Chorus writes furiously in his cell, no idea as to how long he will be there, no thoughts as to where he might end up next, worried about Warhol. He feels so strange, having been completely torn away from his daily rituals and routines in Times Square, but finds sanctuary in the sound of his patois on paper – refuge resonating from his own thoughts as they safely vibrate through his own head.

He writes:

“…Saviors hide themselves in the bodies of the commoner; fakes disguise themselves in the bodies of the seemingly intelligent and affluent. Significance is subjective, and healthy subjectivity is the premier function of an honest and true life. Not fade away! Not in the shadows of madness or lights of prosperity. Keep thine dignity through chosen austerity. Depression or enlightenment or the like, keep thine wits about thee and thee shall last through the night. Be loud! Be gracious! Be free! Triumph over the woes of the weak…”

Meanwhile, in Times Square, Carol delights the hit show’s hosts and the pedestrian fans surrounding the desk, discussing the video, drawing laughter and attention from the whole world, enjoying the warm August day. Carol feels fulfilled and the cast keeps an eye out for the next hullabaloo. Chorus receives jests, hysterics, foreboding applause from a distance. His ears ring in his empty cell, but he continues on writing all the same.
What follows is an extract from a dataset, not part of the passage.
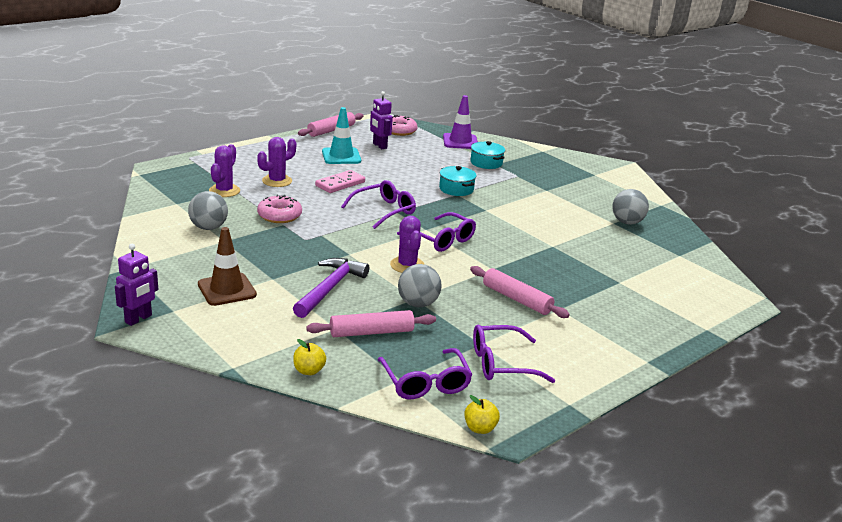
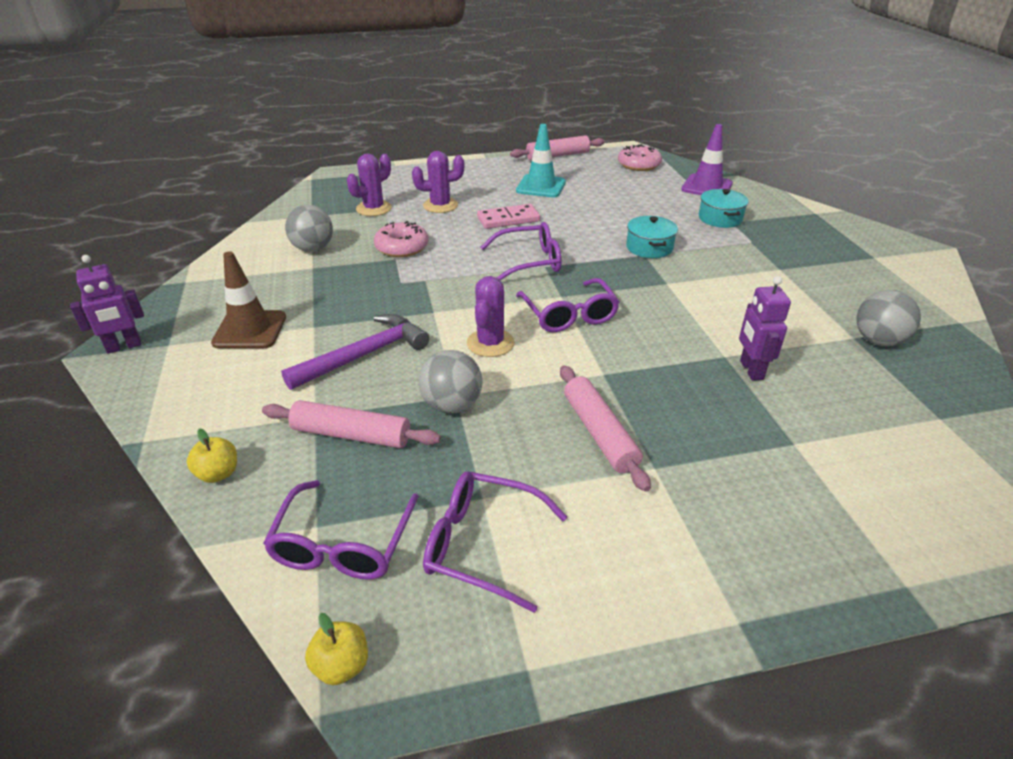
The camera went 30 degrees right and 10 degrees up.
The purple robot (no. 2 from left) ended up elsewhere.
“…Capitalize off of the pulls of the sun and the moon in verses; surf the electromagnetic currents of the universes. Fickle, feeble, and ungracious entities frequent even the highest of grounds; while the meek, sturdy, and decorous entities seem perpetually out of bounds. My name is Chorus Withersby, and I will never go quietly into the night! I will rage, rage, rage against the dying of light! As Van Gogh once observed, ‘the fishermen know that the sea is dangerous and the storm terrible, but they have never found these dangers sufficient reason for remaining ashore.’ I, as the fishermen, will not run scared from the storm – I will weather it as it weathers me, and whatever shall come of me, shall be.”